The following features stand out as a few of the impactful changes:

On-call Notification Enhancements #422926

Halo introduced various enhancements to notifications to better support on-call workflows, and Mendy called out that this release note quietly included a massive underlying change. The key takeaway was that important platform-impacting updates can be buried in “notification” notes, so MSPs running on-call should review notification behavior closely after updating.

Assign Contract to Projects & Tasks Created from Sales Orders #1027598

Projects and tasks created from sales orders can now automatically inherit the contract created from that sales order, tightening the link between quoting, delivery, and billing. The hosts emphasized this as a practical fix for MSPs who see project time accidentally hitting the wrong agreement (and wrecking profitability reporting), especially when doing fixed-fee or prepaid project work.

Workflow Automations Using Client/Site/User Custom Fields #1022399

Workflow automations can now use client, site, or user custom fields directly as criteria, reducing the need for workaround runbooks that copy those values onto tickets. The hosts positioned this as a meaningful automation upgrade because it makes routing and logic cleaner, easier to maintain, and more scalable for MSPs with account-specific processes.

_Recorded data_
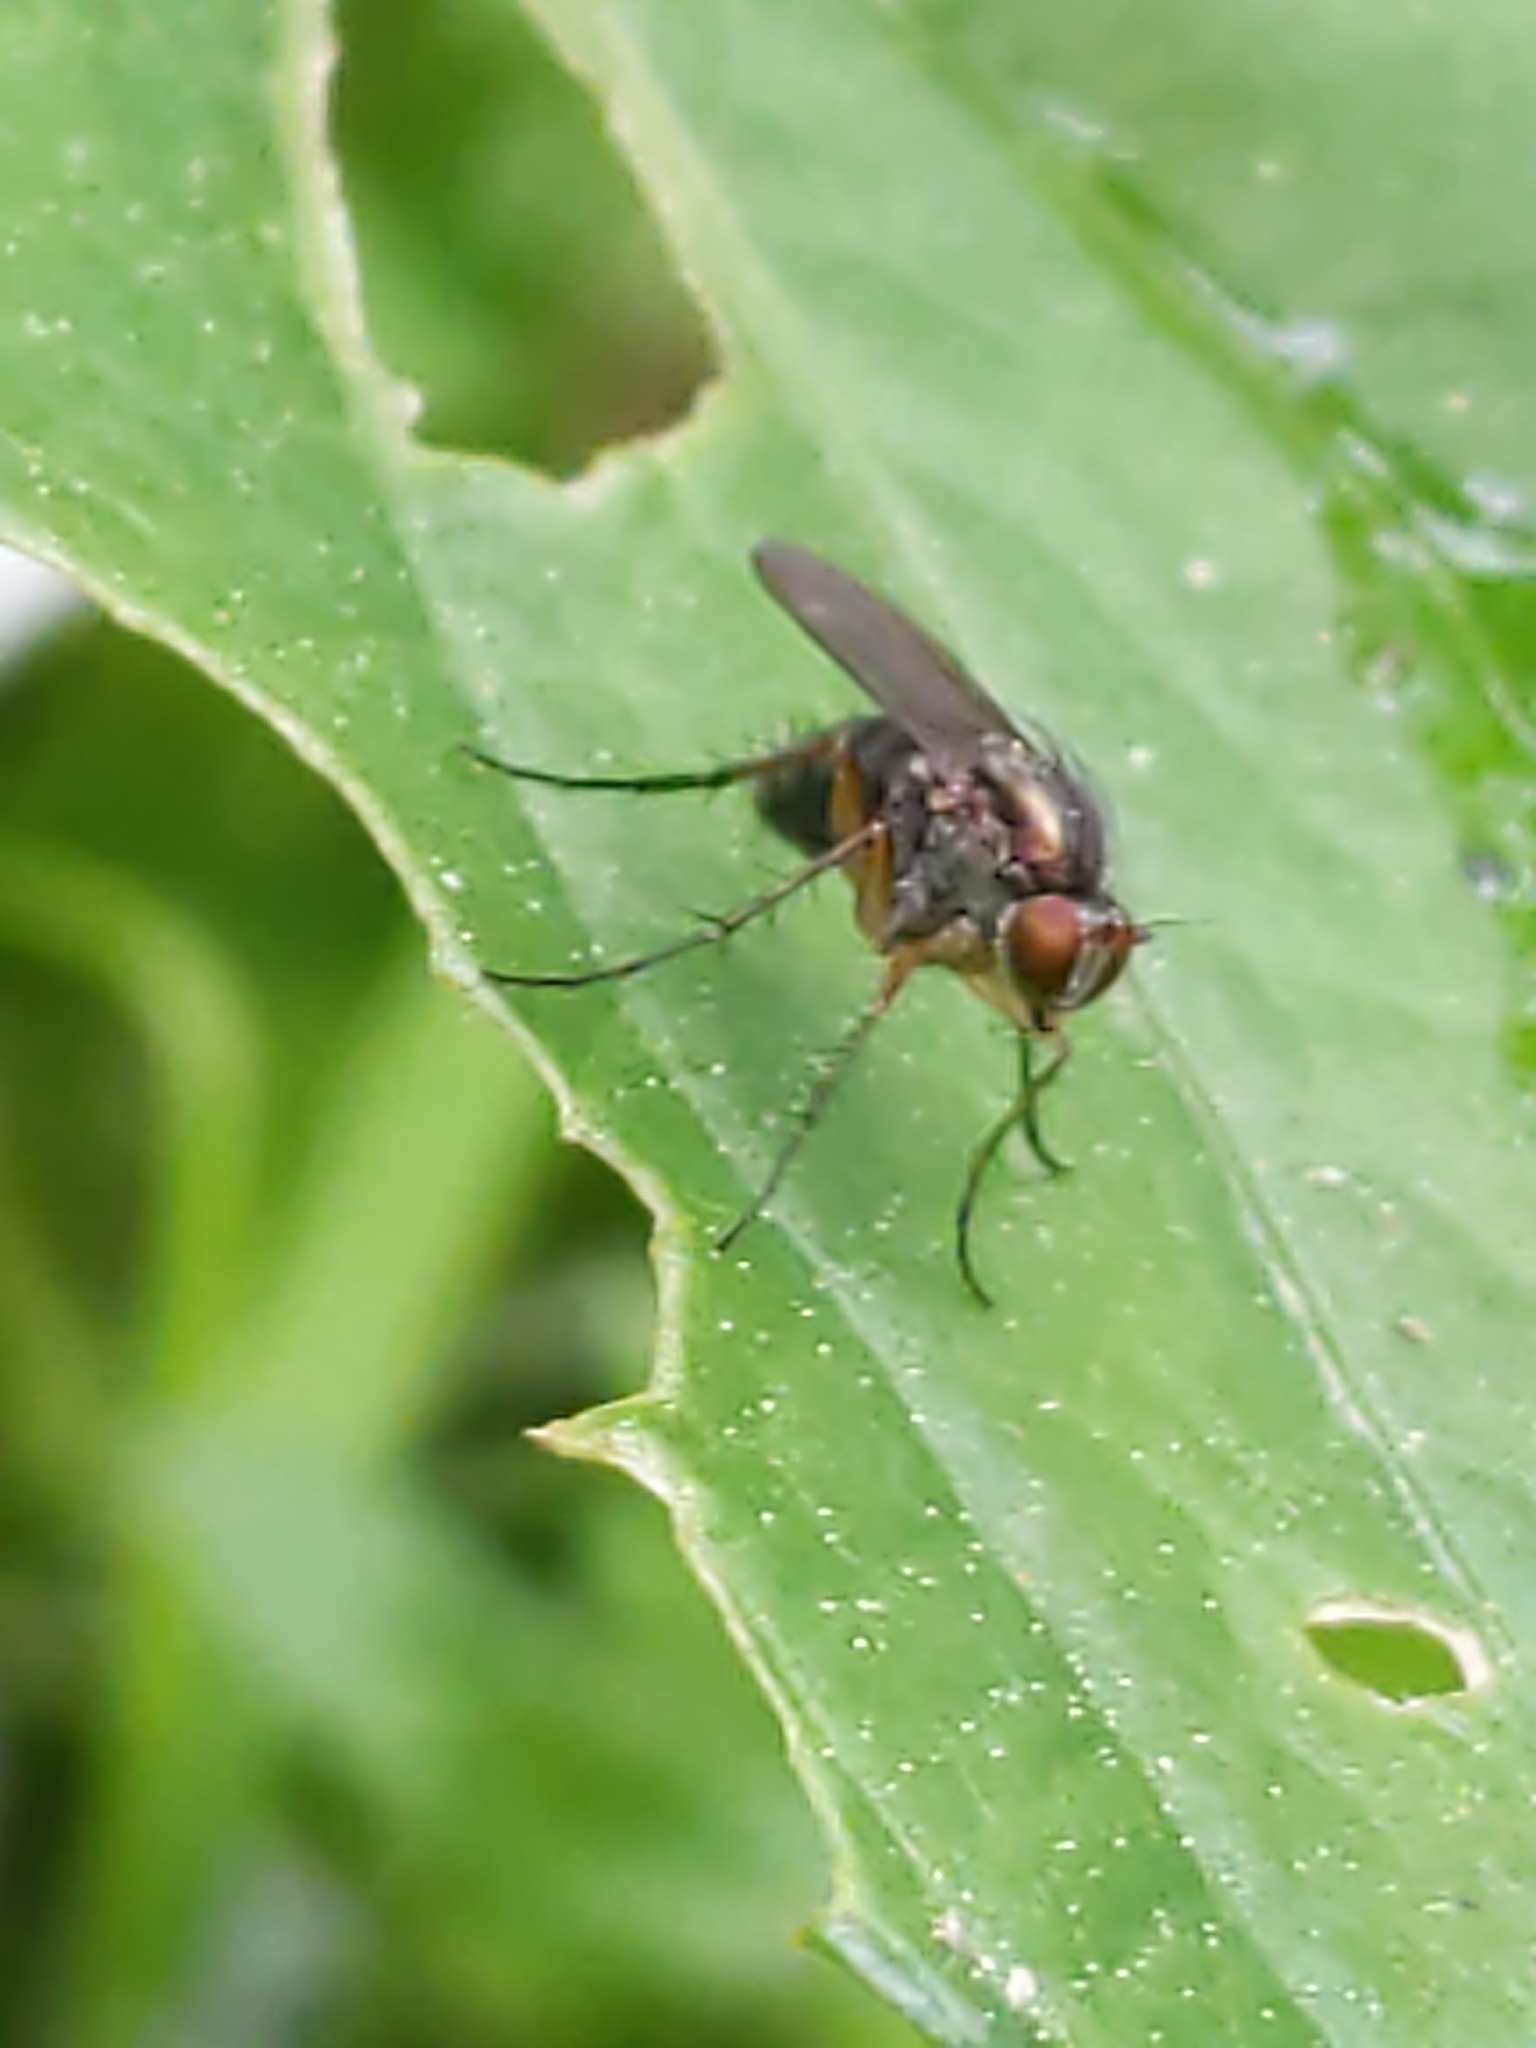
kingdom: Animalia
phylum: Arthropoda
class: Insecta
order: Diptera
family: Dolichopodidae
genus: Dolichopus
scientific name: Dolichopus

_Problem description_
Restate the portion of the Halo release highlights between "Workflow automations can" and "with account-specific processes.", inclusive, substituting "conditions" for "criteria".

_Output for this task_
Workflow automations can now use client, site, or user custom fields directly as conditions, reducing the need for workaround runbooks that copy those values onto tickets. The hosts positioned this as a meaningful automation upgrade because it makes routing and logic cleaner, easier to maintain, and more scalable for MSPs with account-specific processes.